The use of electrical muscle stimulation (EMS) in interactive devices can often evoke laughter from volunteers on account of the unnatural sensation of a machine controlling their body. This disruption within the sense of agency, or the sensation of being in charge of one’s actions, could potentially interfere with the technology’s ability to enhance learning and enhance virtual reality experiences.

Exploring the Concept of Agency

Asst. Prof. Pedro Lopes, who has been studying devices through a human-computer interface lens, became desirous about whether agency might be measured, controlled, or restored in the course of the use of EMS devices. He, along along with his collaborators, has been investigating this idea using various methods, including pitching machines and fMRI brain scanners. Lopes’ research began with an easy query: Does EMS all the time must feel unnatural, or is there a solution to make it feel more in tune with one’s own volition?

The Initial Experiment

The research on agency began with a demo where volunteers were asked to catch a marker dropped by one other person at short range using EMS. The results showed that the majority participants attributed their motion to the machine, not their very own reflexes. However, a small minority of participants disagreed, saying that the EMS must not have been on because they caught the marker unassisted. This unexpected end result inspired further experimentation.

Timing and Agency

Lopes, along along with his colleagues Jun Nishida and Shunichi Kasahara, conducted an experiment where they adjusted the timing of when EMS triggered a user to perform a selected task.

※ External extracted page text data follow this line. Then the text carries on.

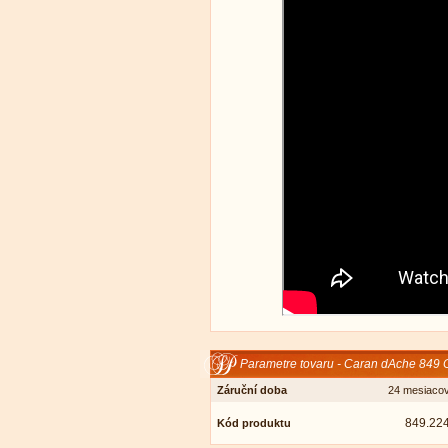
Parametre tovaru - Caran dAche 849 
Záruční doba
24 mesiaco
849.22
Kód produktu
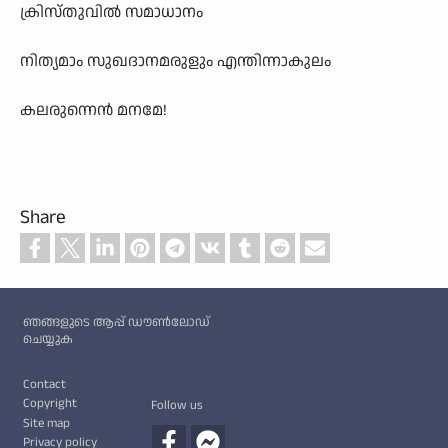
ക്രിസ്തുവിൽ സമാധാനം
നിത്യമാം സുഖദാനമരുളും എന്തിന്നാകുലം
കലരുന്നെൻ മനമേ!
Share
Custom footer
ഞങ്ങളുടെ ആപ്പ് ഡൗൺലോഡ്
ചെയ്യുക
Footer
Contact
Copyright
Follow us
Site map
Privacy policy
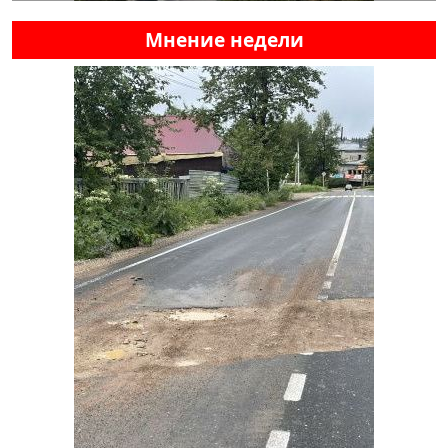
Мнение недели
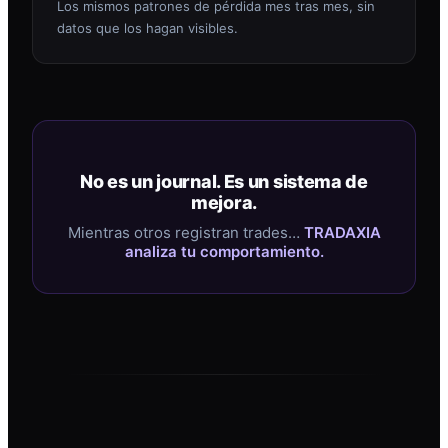
Los mismos patrones de pérdida mes tras mes, sin
datos que los hagan visibles.
No es un journal. Es un sistema de
mejora.
Mientras otros registran trades…
TRADAXIA
analiza tu comportamiento.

They found that there’s a window of time where it becomes difficult for users to tell apart between their very own actions and people generated by EMS. If the stimulation occurs too early, it feels artificial, but when it occurs just before the user would normally act, they may not even notice that the EMS was involved.

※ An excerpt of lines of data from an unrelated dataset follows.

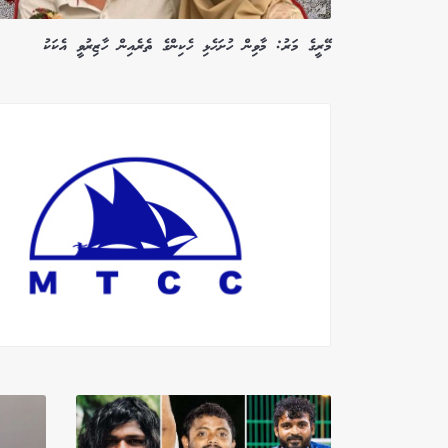
މޭރީގެ މަރު: މާވިން ހުށަހެޅި ހެކިންގެ ތެރެއިން ހާޒިރުވީ އެކަކު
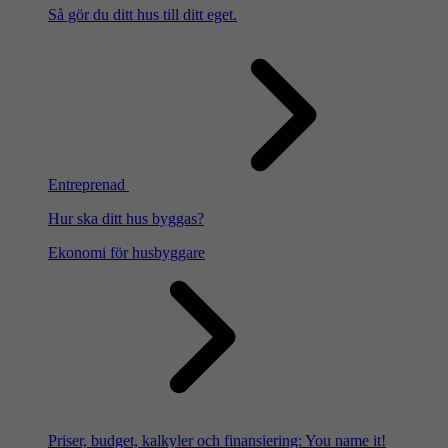
Så gör du ditt hus till ditt eget.
Entreprenad
Hur ska ditt hus byggas?
Ekonomi för husbyggare
Priser, budget, kalkyler och finansiering: You name it!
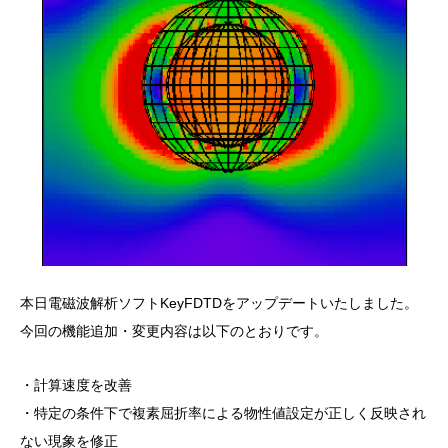
本日電磁波解析ソフトKeyFDTDをアップデートいたしました。
今回の機能追加・変更内容は以下のとおりです。
・計算速度を改善
・特定の条件下で複素屈折率による物性値設定が正しく反映され
ない現象を修正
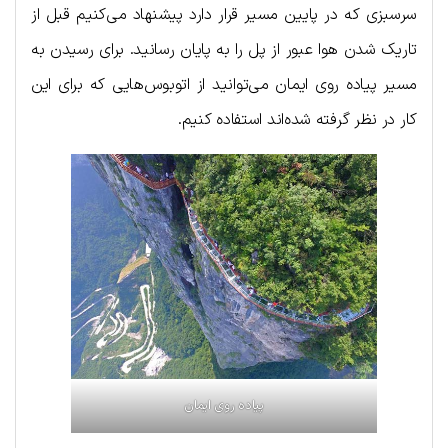
سرسبزی که در پایین مسیر قرار دارد پیشنهاد می‌کنیم قبل از
تاریک شدن هوا عبور از پل را به پایان رسانید. برای رسیدن به
مسیر پیاده روی ایمان می‌توانید از اتوبوس‌هایی که برای این
کار در نظر گرفته شده‌اند استفاده کنیم.
پیاده روی ایمان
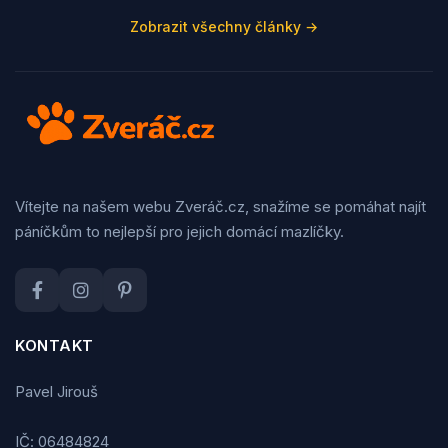
Zobrazit všechny články →
Vítejte na našem webu Zveráč.cz, snažíme se pomáhat najít
páníčkům to nejlepší pro jejich domácí mazlíčky.
KONTAKT
Pavel Jirouš
IČ: 06484824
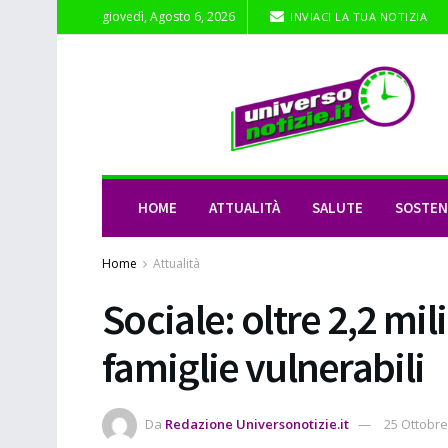
giovedì, Agosto 6, 2026
INVIACI LA TUA NOTIZIA
HOME
ATTUALITÀ
SALUTE
SOSTENI
Home
Attualità
Sociale: oltre 2,2 mil
famiglie vulnerabili
Da
Redazione Universonotizie.it
25 Ottobre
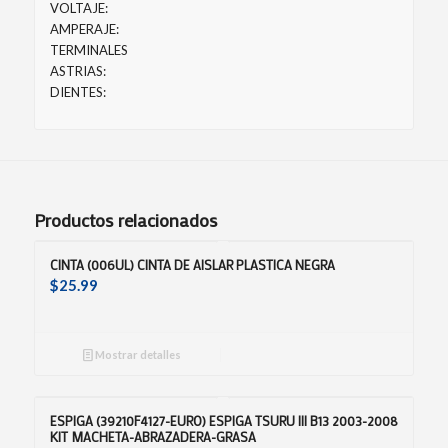
VOLTAJE:
AMPERAJE:
TERMINALES
ASTRIAS:
DIENTES:
Productos relacionados
CINTA (006UL) CINTA DE AISLAR PLASTICA NEGRA
$
25.99
Mostrar detalles
ESPIGA (39210F4127-EURO) ESPIGA TSURU III B13 2003-2008
KIT MACHETA-ABRAZADERA-GRASA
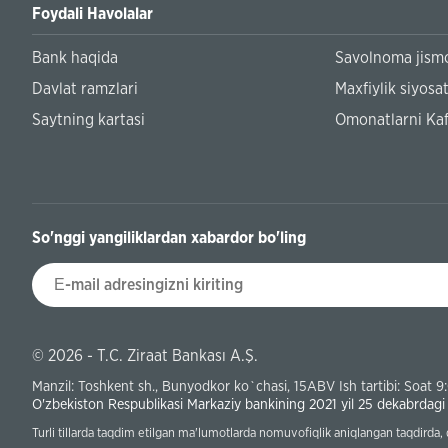
Foydali Havolalar
Bank haqida
Savolnoma jismo
Davlat ramzlari
Maxfiylik siyosat
Saytning kartasi
Omonatlarni Kaf
So'nggi yangiliklardan xabardor bo'ling
© 2026 - T.C. Ziraat Bankası A.Ş.
Manzil: Toshkent sh., Bunyodkor ko`chasi, 15ABV Ish tartibi: Soat 9
O'zbekiston Respublikasi Markaziy bankining 2021 yil 25 dekabrdagi 1-
Turli tillarda taqdim etilgan ma'lumotlarda nomuvofiqlik aniqlangan taqdirda,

Measuring Agency within the Brain

In a recent study, Lopes used fMRI brain scanners to measure the electrical activity within the brain during a virtual reality task. Participants were asked to the touch a virtual box and received several types of feedback, including visual, vibration, and muscle stimulation. The results showed that when the feedback was mismatched, the brain’s electrical activity modified, indicating a decrease within the sense of agency. This suggests that the brain has a built-in detector for measuring agency, even when the user just isn’t consciously aware of it.

Brain Areas and Agency

Lopes collaborated with neuroscientists to make use of EMS and fMRI to look for brain areas that distinguish between self-generated and externally-generated motion. The study found that the posterior insular cortex responds strongly to the touch during self-generated motion but not during EMS stimulation. This suggests that there’s a mechanism related to touch that checks for agency and regulates inputs, allowing us to quickly switch between different tasks.

Conclusion

The research on agency and EMS has the potential to guide engineers in designing more practical devices. By monitoring a user’s brain activity, developers can determine whether a virtual reality experience is perceived as real and fine-tune the software accordingly. Preserving a way of agency within the user could also make EMS more practical at teaching physical actions, comparable to improving a tennis stroke or playing an instrument. Ultimately, understanding agency and find out how to restore it during EMS use may lead to more realistic and fascinating virtual reality experiences.